SimpleConsumer抓取数据流程使用和scala版本的Producer类似,用同步类型的阻塞通道实现.

因此ConsumerFetcherThread调用fetch时就会阻塞地返回结果数据给抓取线程(FetchResponse).
那么为什么在ConsumerFetcherThread中在fetch之后要有processPartitionData这种马后炮呢?

class SimpleConsumer(val host: String, val port: Int, val soTimeout: Int, 
  val bufferSize: Int, val clientId: String) extends Logging {
  private val blockingChannel = new BlockingChannel(host, port, bufferSize, ..)

  def fetch(request: FetchRequest): FetchResponse = {
    var response: NetworkReceive = sendRequest(request)
    val fetchResponse = FetchResponse.readFrom(response.payload(), request.versionId)

- - - - -

◆ 待办任务:
a) 请将关于SimpleConsumer抓取流程的那段文字中，从“因此ConsumerFetc”一直到“NetworkReceive = sendRequest(request)”的全部内容原样抄录下来。
b) 请把关于SimpleConsumer抓取流程的那段文字中的这句话译成英文：“SimpleConsumer抓取数据流程使用和scala版本的Producer类似,用同步类型的阻塞通道实现.”

- - - - -

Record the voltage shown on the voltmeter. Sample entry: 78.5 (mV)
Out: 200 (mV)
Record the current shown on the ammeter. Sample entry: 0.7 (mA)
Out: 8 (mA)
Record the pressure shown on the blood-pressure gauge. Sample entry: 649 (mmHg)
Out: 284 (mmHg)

- - - - -

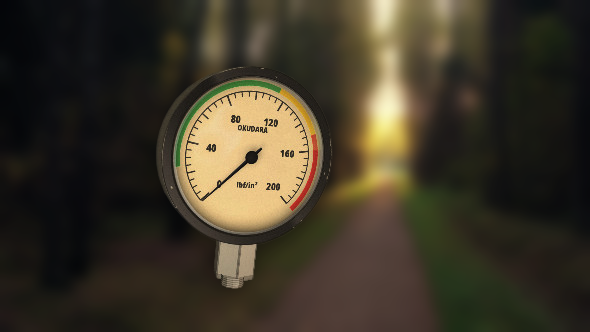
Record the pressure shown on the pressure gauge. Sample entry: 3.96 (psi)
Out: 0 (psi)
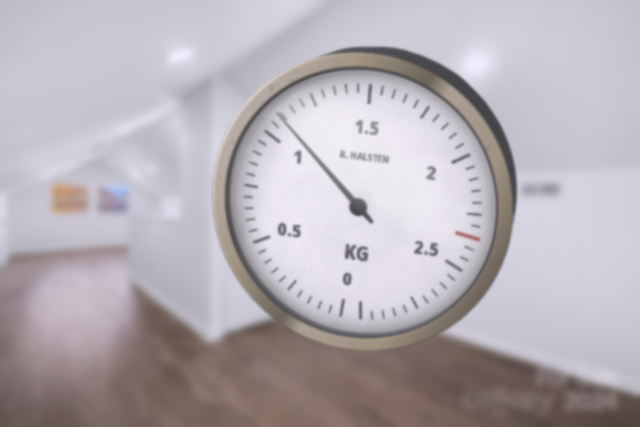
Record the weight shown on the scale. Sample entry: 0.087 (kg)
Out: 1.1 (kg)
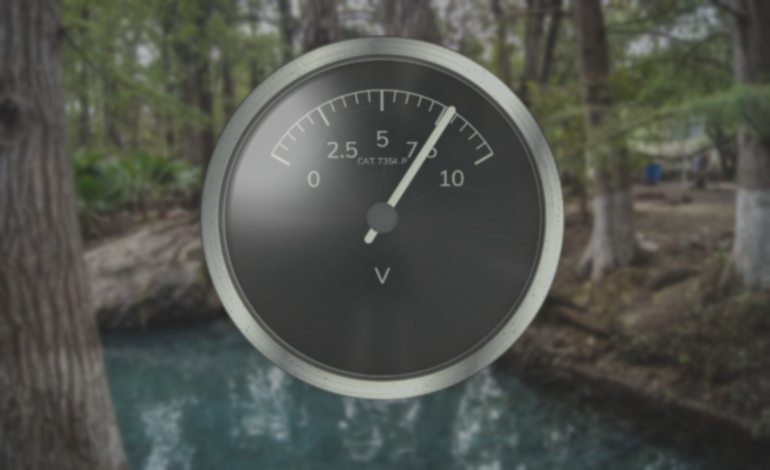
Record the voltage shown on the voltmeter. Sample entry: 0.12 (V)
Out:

- - - - -

◆ 已完成练习:
a)
因此ConsumerFetcherThread调用fetch时就会阻塞地返回结果数据给抓取线程(FetchResponse).
那么为什么在ConsumerFetcherThread中在fetch之后要有processPartitionData这种马后炮呢?

class SimpleConsumer(val host: String, val port: Int, val soTimeout: Int, 
  val bufferSize: Int, val clientId: String) extends Logging {
  private val blockingChannel = new BlockingChannel(host, port, bufferSize, ..)

  def fetch(request: FetchRequest): FetchResponse = {
    var response: NetworkReceive = sendRequest(request)

b) Similar to the Scala version of the Producer, the SimpleConsumer's data-fetching process is implemented with a synchronous blocking channel.